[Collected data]
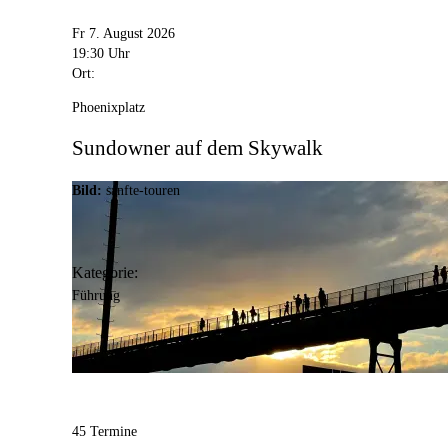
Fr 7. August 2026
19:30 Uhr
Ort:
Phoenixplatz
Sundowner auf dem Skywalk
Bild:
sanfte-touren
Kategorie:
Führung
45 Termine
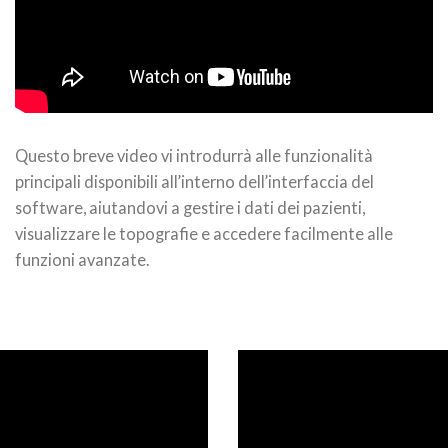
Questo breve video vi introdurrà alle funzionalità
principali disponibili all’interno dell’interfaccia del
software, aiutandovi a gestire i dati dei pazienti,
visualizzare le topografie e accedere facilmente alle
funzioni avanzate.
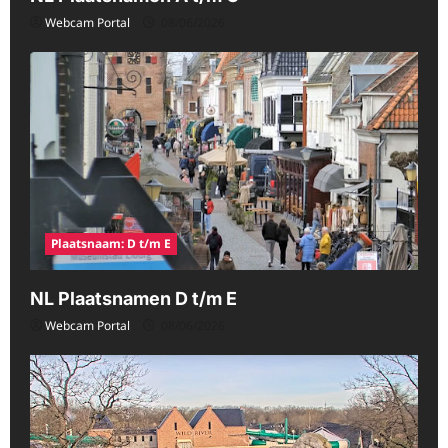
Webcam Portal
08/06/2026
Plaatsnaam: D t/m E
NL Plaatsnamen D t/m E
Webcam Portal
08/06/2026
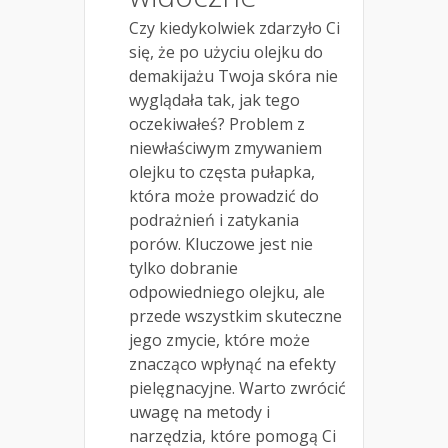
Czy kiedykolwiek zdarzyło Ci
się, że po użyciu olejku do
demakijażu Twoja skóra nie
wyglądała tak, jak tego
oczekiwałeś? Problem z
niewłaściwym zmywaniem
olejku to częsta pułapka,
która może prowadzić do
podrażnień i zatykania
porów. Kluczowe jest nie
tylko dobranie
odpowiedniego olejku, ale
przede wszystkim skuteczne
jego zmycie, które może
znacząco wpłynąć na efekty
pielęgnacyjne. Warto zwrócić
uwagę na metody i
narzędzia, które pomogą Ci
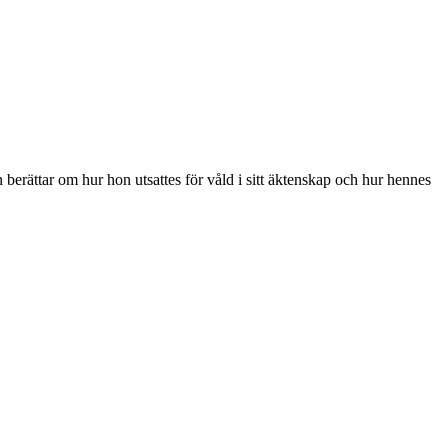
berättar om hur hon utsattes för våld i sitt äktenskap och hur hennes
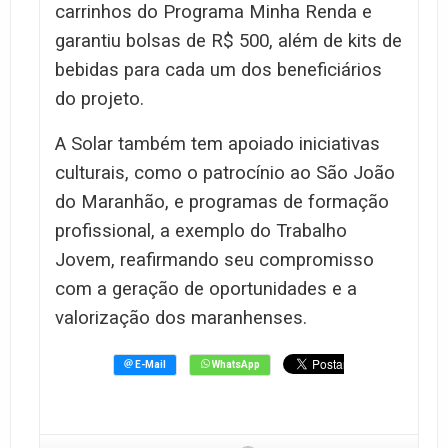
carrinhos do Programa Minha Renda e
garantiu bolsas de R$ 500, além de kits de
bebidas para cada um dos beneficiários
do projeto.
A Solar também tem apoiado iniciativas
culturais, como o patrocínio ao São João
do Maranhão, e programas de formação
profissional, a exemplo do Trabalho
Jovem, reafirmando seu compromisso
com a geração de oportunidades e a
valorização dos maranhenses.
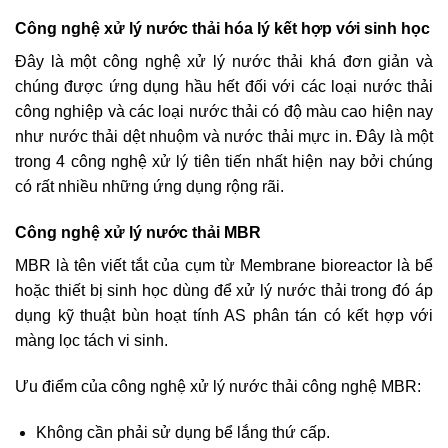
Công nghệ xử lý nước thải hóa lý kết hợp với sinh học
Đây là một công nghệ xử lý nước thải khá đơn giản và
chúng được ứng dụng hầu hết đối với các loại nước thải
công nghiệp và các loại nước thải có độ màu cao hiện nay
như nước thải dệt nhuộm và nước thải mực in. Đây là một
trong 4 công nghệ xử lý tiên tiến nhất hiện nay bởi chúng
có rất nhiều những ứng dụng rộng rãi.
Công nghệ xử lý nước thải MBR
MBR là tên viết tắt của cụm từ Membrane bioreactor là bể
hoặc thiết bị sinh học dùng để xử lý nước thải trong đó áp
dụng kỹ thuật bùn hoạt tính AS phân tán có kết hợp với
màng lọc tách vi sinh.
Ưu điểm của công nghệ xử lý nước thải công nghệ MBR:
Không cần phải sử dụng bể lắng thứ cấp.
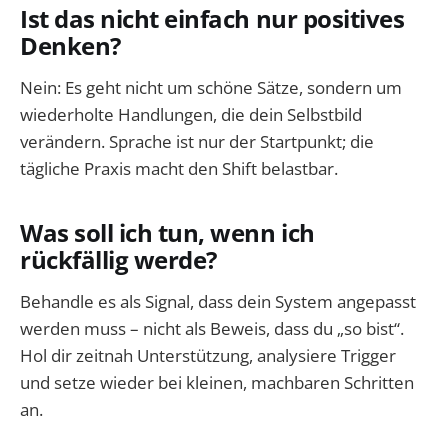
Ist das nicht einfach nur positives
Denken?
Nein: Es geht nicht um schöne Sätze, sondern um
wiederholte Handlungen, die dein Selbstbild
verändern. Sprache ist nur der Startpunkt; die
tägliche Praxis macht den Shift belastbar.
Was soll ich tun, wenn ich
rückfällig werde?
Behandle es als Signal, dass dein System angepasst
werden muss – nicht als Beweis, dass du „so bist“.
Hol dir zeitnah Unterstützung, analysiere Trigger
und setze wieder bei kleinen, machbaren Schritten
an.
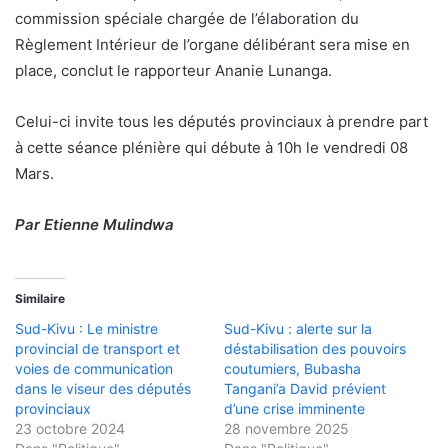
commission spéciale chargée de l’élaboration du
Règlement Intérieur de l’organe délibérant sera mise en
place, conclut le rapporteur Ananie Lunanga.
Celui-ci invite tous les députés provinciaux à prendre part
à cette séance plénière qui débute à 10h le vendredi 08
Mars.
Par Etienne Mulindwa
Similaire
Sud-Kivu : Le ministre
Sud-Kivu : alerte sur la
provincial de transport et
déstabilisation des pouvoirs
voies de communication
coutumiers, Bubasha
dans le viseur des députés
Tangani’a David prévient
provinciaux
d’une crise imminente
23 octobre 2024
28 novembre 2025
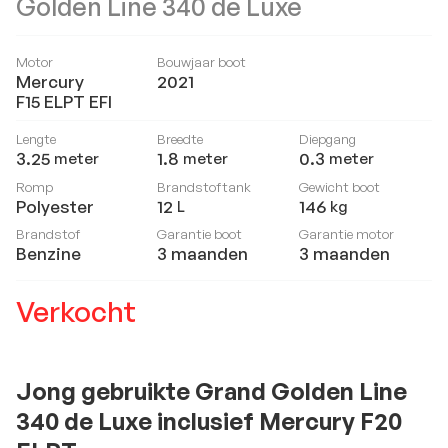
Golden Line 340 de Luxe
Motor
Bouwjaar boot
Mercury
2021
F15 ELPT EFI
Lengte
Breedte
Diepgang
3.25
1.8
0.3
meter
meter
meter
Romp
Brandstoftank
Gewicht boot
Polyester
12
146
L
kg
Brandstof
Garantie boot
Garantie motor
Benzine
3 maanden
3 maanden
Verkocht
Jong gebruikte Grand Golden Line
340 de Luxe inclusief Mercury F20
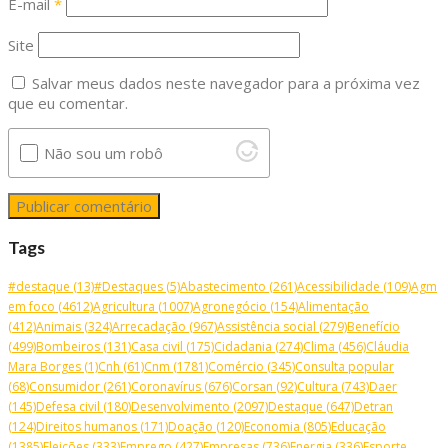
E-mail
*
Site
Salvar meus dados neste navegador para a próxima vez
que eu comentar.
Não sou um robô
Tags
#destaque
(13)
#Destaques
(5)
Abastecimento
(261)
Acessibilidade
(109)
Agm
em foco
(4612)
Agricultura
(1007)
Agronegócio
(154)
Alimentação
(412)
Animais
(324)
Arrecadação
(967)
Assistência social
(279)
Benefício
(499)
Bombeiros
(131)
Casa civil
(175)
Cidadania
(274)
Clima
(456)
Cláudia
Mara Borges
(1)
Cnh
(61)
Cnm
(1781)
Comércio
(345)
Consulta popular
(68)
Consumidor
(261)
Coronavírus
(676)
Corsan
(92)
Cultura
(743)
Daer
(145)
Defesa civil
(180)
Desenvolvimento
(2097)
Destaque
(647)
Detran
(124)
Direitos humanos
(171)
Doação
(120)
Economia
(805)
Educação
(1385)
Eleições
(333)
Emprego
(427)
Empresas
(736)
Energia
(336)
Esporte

==

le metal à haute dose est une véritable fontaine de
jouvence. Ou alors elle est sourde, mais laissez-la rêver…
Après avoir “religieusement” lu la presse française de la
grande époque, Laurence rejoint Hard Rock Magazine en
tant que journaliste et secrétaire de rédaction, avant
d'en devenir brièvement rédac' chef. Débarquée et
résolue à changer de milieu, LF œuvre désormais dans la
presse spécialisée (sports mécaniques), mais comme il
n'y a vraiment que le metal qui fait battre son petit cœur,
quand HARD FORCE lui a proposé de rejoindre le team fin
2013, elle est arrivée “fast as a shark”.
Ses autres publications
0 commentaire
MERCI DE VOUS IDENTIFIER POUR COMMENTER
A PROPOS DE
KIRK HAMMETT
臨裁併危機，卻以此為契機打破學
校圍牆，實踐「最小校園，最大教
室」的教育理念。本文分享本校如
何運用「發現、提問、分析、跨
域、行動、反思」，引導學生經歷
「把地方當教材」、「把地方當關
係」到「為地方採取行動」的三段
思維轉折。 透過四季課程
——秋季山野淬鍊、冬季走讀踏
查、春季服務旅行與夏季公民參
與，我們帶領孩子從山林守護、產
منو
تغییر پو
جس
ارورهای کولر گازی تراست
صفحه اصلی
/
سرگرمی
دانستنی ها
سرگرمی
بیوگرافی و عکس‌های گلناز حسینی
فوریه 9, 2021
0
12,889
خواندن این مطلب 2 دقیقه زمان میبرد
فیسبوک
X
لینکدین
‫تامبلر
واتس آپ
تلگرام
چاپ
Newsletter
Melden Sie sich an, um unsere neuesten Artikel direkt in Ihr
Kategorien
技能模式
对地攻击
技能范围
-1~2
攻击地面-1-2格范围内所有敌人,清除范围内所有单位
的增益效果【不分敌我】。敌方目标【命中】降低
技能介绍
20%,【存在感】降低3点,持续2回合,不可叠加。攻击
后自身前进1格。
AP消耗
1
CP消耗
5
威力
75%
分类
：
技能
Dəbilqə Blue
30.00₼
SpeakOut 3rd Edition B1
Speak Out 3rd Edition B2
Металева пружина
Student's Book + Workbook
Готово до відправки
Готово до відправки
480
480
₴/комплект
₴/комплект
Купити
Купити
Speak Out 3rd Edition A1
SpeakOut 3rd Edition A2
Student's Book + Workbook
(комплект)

» **EXERCISE INSTRUCTIONS**
For this exercise, find all lines in the records containing the word "hiện" and copy them.

» **WRITTEN SOLUTION**
công nghiệp và các loại nước thải có độ màu cao hiện nay
trong 4 công nghệ xử lý tiên tiến nhất hiện nay bởi chúng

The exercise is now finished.